Laboratorium PCR itu tak hanya bisa memfasilitasi pengecekan untuk anggota Polri, tetapi bisa dimanfaatkan juga bagi warga. Anggota Polri mendapat fasilitas gratis yang ditanggung institusi, sedangkan warga yang mandiri melakukan pengecekan membayar Rp1,7 juta.
Meski begitu, Dedi mengakui masih terdapat sejumlah kekurangan untuk membantu menangani kasus Covid-19. Sejumlah peralatan yang digunakan untuk uji sampel masih didominasi alat manual. Sehingga, proses pengecekan sampel paling cepat diketahui hasilnya tujuh jam.
Dedi mengatakan, untuk mempercepat proses uji sampel, bisa menggunakan mesin digital, yang harganya Rp4,5 miliar untuk 14 alat. Sementara yang dimiliki laboratorium PCR di RS Bhayangkara saat ini hanya tujuh alat.
Menurut Dedi, dalam sehari laboratorium PCR milik Polda Kalimantan Tengah bisa memeriksa 70 orang dan menguji sebanyak 54 sampel. Diakuinya, hal itu masih jauh dari target percepatan uji sampel hingga 100 per hari, dengan hasil yang keluar lima jam setelah pengambilan sampel.
Sejak 15 hingga 25 Juli 2020 sudah dilakukan pemeriksaan terhadap 228 sampel. Dengan rincian hasil, sebanyak 97 positif dan 126 negatif. Sebanyak 65% pemeriksaan dilakukan terhadap warga, dan 35% anggota.
Sementara itu, menurut Kepala subbagian Pembinaan Fungsi (Kasubag Binfung) RS Bhayangkara Kalimantan Tengah, Susanta Imelda, fasilitas rawat inap yang disediakan untuk merawat pasien Covid-19 hanya bisa menampung 40 orang.
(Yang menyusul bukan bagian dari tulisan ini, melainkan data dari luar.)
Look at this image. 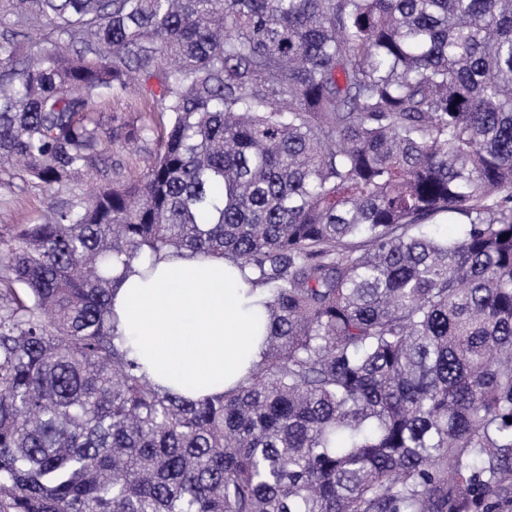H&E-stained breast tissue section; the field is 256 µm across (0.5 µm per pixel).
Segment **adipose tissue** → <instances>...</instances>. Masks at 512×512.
<instances>
[{"label":"adipose tissue","instance_id":"ef3b65f1","mask_svg":"<svg viewBox=\"0 0 512 512\" xmlns=\"http://www.w3.org/2000/svg\"><path fill=\"white\" fill-rule=\"evenodd\" d=\"M249 270L185 250L134 261L112 294V324L152 383L197 400L238 386L265 350L267 296Z\"/></svg>","mask_w":512,"mask_h":512}]
</instances>
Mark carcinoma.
I'll use <instances>...</instances> for the list:
<instances>
[{"label": "carcinoma", "instance_id": "cac0c4a2", "mask_svg": "<svg viewBox=\"0 0 512 512\" xmlns=\"http://www.w3.org/2000/svg\"><path fill=\"white\" fill-rule=\"evenodd\" d=\"M131 88L167 123L104 127ZM117 141L145 173L74 193ZM3 173L46 202L0 236V512H512V0H0ZM172 249L266 290L234 391L114 333Z\"/></svg>", "mask_w": 512, "mask_h": 512}]
</instances>
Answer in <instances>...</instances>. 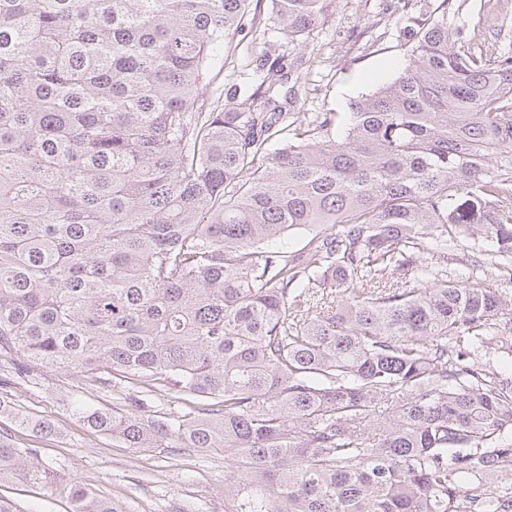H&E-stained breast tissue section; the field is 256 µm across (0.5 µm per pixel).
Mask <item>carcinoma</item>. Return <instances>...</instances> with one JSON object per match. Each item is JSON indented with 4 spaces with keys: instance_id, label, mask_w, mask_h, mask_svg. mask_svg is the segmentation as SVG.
<instances>
[{
    "instance_id": "carcinoma-1",
    "label": "carcinoma",
    "mask_w": 512,
    "mask_h": 512,
    "mask_svg": "<svg viewBox=\"0 0 512 512\" xmlns=\"http://www.w3.org/2000/svg\"><path fill=\"white\" fill-rule=\"evenodd\" d=\"M248 2L0 0V375L136 392L72 414L123 448L222 451L224 512H512V379L482 361L512 358V298L406 287L475 236L512 281V55L427 20L342 135L253 94L205 112ZM325 12L271 0L289 42ZM153 390L186 411L143 419ZM12 479L51 472L0 429Z\"/></svg>"
}]
</instances>
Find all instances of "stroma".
Segmentation results:
<instances>
[{
	"label": "stroma",
	"mask_w": 512,
	"mask_h": 512,
	"mask_svg": "<svg viewBox=\"0 0 512 512\" xmlns=\"http://www.w3.org/2000/svg\"><path fill=\"white\" fill-rule=\"evenodd\" d=\"M452 2L456 10L446 14L441 0H327L324 22L291 43L271 18L270 0H251L242 29L226 41L202 96L209 106L228 110L257 92L285 112L287 121L307 122L331 112L337 127H344L351 101L391 83L407 66L414 43L410 17H444L464 25L472 52L486 58L512 50V14H502L499 0ZM282 55L291 65L289 80L263 86L271 63ZM465 248L471 262L449 263V280L512 297V281L488 265L480 240H467ZM123 395V389H101L60 372H38L0 386V397L56 429L40 438L8 422L0 426L20 445L39 449L53 473L49 485L15 482L1 487L0 495L26 512H70L71 488L82 484L126 501L131 512H173L177 505L185 512H224L228 469L222 453L123 448L109 436L84 430L69 408L77 400L109 407Z\"/></svg>",
	"instance_id": "1"
}]
</instances>
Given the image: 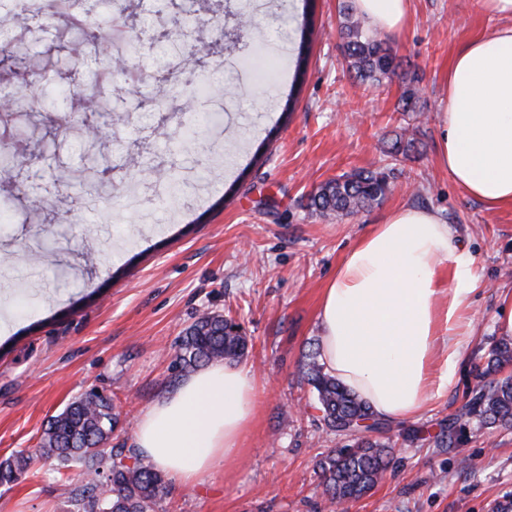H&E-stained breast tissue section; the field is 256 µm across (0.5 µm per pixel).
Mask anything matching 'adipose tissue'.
I'll return each instance as SVG.
<instances>
[{
  "label": "adipose tissue",
  "mask_w": 512,
  "mask_h": 512,
  "mask_svg": "<svg viewBox=\"0 0 512 512\" xmlns=\"http://www.w3.org/2000/svg\"><path fill=\"white\" fill-rule=\"evenodd\" d=\"M410 0H354L374 29L401 31ZM439 160L468 197L512 205V27L466 43L438 115ZM479 287L473 254L431 209L399 207L353 246L321 294V361L384 420L419 417L453 383ZM258 384L217 362L189 375L137 424L136 448L184 485L242 450Z\"/></svg>",
  "instance_id": "adipose-tissue-1"
}]
</instances>
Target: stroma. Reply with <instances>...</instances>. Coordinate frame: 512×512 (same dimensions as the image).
I'll list each match as a JSON object with an SVG mask.
<instances>
[{"label": "stroma", "mask_w": 512, "mask_h": 512, "mask_svg": "<svg viewBox=\"0 0 512 512\" xmlns=\"http://www.w3.org/2000/svg\"><path fill=\"white\" fill-rule=\"evenodd\" d=\"M342 2L220 0L214 17L192 0L187 34L161 44L154 32L167 15L155 0H105L100 13L139 38L98 87L114 103L98 160L86 159L79 126L60 125L54 107L14 117L32 159L0 178V198L11 203L0 214V461L37 448L50 416L92 390L114 405L113 444H134L141 414L183 380L171 369L180 337L219 312L248 338L241 364L263 389L257 415L230 474L193 486L169 481L156 512H329L318 462L348 439L320 422L301 370L320 347L321 292L372 225L417 206L441 212L476 258L472 334L448 391L417 421L385 426L395 468L343 510L512 512V429L472 430L453 448L432 439L477 385L490 343L512 339V207L465 196L437 158L457 49L508 22L478 0H411L403 30L385 36L401 63L396 76L364 84L346 70ZM304 23L310 53L293 94L285 63L298 42L278 41L275 31ZM51 25L49 34L26 33L32 62L66 53L65 18ZM236 33L232 51L191 52L194 41ZM159 75L174 92L157 100ZM200 85L207 93L183 111ZM410 86L418 99L407 121L395 106ZM402 133L415 147L397 162L388 148ZM105 162L112 196L91 210L79 185L47 173L74 167L94 179ZM391 167L392 189L371 210L336 219L308 207L330 179ZM413 425L429 439L405 441ZM0 512L73 507L54 464L38 461L31 475L0 487Z\"/></svg>", "instance_id": "obj_1"}]
</instances>
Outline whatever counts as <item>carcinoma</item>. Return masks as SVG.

Sarana dan prasarana, seperti tempat tidur pun masih butuh tambahan.
"Memang rumah sakit kami masih terbilang kecil dan kurang mumpuni. Jadi, masih perlu tambahan dan diperlebar lagi," ujar Susanta saat dihubungi, Rabu (22/7).
Terkait tenaga medis, laboratorium PCR RS Bhayangkara juga hanya menambah satu orang dokter mikrobiologi. Tenaga analis yang ada juga hanya enam orang.
Meski begitu, laboratorium PCR tersebut ikut berperan menurunkan risiko kematian karena Covid-19 di Kalimantan Tengah, dari status hight risk menjadi medium risk. Jumlah deteksi dini penularan juga dinyatakan semakin cepat.
Dengan adanya laboratorium PCR milik Polda Kalimantan Tengah, Maghoni berharap, nantinya bisa membantu kekurangan yang ada. "Kalau itu mempercepat dan membantu penanganan Covid-19 ya lebih bagus lagi. Jadi itu sangat dihargai, rumah sakit satelit ada seperti itu kita sangat senang," katanya.